Extrait de page =
☆ ☆ ☆

Pris entre fascination et répulsion sur l’IA, les responsables doivent prendre des décisions structurantes sur les investissements et la gestion de l’entreprise. L’étude très fouillée de la Heart Leadership University (HLU) en partenariat avec le Centre des Jeunes Dirigeants (CJD) éclaire utilement des enjeux complexes.

A lire attentivement, ce rapport exploratoire très détaillé sur l’IA repose sur l’examen de ressources universitaires et des « focus groups » (études qualitatives sur un produit ou un service) de dirigeants d'entreprises de tailles et secteurs très divers. L’étude cible le recours à l’Intelligence artificielle vue sous l’angle de la décision du dirigeant. « L'IA n'est ni intelligente, ni artificielle. Au contraire, l'intelligence artificielle est à la fois incarnée et matérielle, faite de ressources naturelles, de carburant, de main- d'œuvre humaine, d'infrastructures, de logistique.» pointe en préambule Kate Crawford, chercheuse chez Microsoft.

Une étude de Green IT de 2019 évaluait déjà la consommation d’énergie primaire de l’industrie du numérique à 4,2 % de la consommation mondiale, un chiffre en nette augmentation, notamment en raison des usages de l’IA. Côté ressources humaines, de très nombreux travailleurs à très faible coût au Kenya, Ouganda, Vénézuela, Philippines, Inde, Colombie, sont indispensables pour annoter, filtrer les contenus indésirables, enrichir ou structurer d’énormes bases de données.

Des milliards de paramètres et un appétit dévorant de données

C’est un fait, l’IA et singulièrement l’IA générative, se nourrissent de quantités colossales d’informations. Il s’agit des données internes aux organisations qui peuvent être extraites à leur insu, mais aussi issues de la collecte sur le web, les réseaux sociaux, les capteurs des objets connectés. Des données souvent récupérées en enfreignant la législation sur la propriété intellectuelle, le droit d’auteur ou la protection des données personnelles.

Entre opportunités et risques

Pour autant, la transition écologique et climatique, portée en autres par les entreprises, ne se fera pas sans l’IA. Une étude réalisée en février 2024 auprès de 100 dirigeants de grands groupes dans le monde par le cabinet de conseil en stratégie AT Kearney et par le cabinet de recrutement de dirigeants Egon Zehnder, 85 % des leaders de grandes entreprises voient dans l’IA une opportunité à saisir plutôt qu’un risque.

☆ ☆ ☆

Problème à résoudre = D'après l'extrait de page, quelle part de la consommation mondiale d'énergie primaire l'étude de Green IT de 2019 attribuait-elle à l'industrie du numérique ?

☆ ☆ ☆

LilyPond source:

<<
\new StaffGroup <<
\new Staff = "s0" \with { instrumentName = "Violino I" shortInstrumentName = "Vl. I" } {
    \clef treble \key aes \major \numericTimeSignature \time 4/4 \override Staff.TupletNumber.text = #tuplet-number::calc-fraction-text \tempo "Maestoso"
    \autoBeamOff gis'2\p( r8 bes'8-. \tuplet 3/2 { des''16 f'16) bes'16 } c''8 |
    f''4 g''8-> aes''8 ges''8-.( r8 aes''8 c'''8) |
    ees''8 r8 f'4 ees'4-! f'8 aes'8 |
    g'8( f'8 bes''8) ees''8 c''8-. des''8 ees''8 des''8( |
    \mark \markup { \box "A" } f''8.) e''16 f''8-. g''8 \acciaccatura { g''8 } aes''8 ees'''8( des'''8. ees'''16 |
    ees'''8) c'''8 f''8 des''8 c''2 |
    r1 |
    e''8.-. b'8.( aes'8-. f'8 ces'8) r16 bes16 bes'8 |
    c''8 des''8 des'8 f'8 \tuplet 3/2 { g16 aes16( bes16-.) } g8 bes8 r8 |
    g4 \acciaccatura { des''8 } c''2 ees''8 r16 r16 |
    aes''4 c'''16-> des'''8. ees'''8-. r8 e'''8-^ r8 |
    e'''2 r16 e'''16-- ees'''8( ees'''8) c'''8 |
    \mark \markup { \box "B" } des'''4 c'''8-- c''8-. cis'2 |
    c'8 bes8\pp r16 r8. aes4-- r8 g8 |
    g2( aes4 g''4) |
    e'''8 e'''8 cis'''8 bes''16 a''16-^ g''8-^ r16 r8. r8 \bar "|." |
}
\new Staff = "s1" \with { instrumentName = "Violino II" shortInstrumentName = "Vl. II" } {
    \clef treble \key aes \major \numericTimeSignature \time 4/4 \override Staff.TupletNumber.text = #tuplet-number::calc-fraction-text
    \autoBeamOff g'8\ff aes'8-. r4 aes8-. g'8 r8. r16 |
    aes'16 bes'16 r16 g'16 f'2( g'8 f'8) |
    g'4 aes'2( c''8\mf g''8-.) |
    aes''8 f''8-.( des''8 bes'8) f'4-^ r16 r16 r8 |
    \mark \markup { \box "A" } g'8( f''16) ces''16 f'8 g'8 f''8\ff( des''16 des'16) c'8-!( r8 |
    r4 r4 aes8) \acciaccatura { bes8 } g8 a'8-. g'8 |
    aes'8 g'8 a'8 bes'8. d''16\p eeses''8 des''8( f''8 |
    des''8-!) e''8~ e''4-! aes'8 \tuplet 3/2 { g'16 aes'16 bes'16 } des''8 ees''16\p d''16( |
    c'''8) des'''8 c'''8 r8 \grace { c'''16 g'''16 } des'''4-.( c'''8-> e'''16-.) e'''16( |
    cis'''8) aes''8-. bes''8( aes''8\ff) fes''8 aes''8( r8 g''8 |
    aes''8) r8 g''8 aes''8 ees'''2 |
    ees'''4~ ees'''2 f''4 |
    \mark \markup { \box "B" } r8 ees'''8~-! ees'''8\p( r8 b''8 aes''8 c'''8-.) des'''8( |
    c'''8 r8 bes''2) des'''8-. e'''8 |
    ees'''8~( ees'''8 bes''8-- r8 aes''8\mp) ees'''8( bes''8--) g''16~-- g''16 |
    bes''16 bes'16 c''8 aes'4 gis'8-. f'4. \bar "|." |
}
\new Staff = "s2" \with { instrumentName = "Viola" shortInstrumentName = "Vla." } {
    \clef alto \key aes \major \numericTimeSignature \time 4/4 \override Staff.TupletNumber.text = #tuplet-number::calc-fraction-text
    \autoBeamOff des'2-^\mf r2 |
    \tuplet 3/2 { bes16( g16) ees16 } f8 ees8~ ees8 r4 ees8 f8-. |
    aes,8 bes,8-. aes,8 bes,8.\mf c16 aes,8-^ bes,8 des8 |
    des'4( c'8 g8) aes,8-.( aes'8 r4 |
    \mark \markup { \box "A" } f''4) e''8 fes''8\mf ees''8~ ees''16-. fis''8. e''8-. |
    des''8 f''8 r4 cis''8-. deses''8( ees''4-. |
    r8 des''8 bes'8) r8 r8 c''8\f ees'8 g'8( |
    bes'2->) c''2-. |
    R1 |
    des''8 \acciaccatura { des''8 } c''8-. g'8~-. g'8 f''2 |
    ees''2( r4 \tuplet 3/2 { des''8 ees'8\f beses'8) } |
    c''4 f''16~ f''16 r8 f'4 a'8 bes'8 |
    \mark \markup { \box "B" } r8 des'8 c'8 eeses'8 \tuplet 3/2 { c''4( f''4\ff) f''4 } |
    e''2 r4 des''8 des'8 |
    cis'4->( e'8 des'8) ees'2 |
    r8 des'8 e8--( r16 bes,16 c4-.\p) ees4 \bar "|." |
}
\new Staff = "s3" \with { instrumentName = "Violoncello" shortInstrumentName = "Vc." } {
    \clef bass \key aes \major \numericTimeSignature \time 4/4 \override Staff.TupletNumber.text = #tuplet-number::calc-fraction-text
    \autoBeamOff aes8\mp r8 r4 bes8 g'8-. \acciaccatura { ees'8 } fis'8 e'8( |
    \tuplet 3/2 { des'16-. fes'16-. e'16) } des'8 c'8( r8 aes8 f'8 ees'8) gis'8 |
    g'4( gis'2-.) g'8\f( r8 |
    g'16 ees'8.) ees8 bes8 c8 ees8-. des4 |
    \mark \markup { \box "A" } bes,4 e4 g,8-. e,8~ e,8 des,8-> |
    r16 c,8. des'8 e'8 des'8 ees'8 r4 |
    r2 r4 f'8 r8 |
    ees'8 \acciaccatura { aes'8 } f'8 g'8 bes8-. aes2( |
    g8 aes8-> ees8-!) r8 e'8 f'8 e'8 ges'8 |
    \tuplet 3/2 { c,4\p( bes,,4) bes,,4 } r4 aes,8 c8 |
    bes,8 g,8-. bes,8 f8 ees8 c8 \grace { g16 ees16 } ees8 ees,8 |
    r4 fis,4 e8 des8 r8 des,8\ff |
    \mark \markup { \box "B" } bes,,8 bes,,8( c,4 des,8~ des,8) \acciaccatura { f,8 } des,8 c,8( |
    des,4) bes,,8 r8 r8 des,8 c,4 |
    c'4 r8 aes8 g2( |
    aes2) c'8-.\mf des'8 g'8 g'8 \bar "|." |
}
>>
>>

☆ ☆ ☆

Zone de réponse = 4,2 % de la consommation mondiale.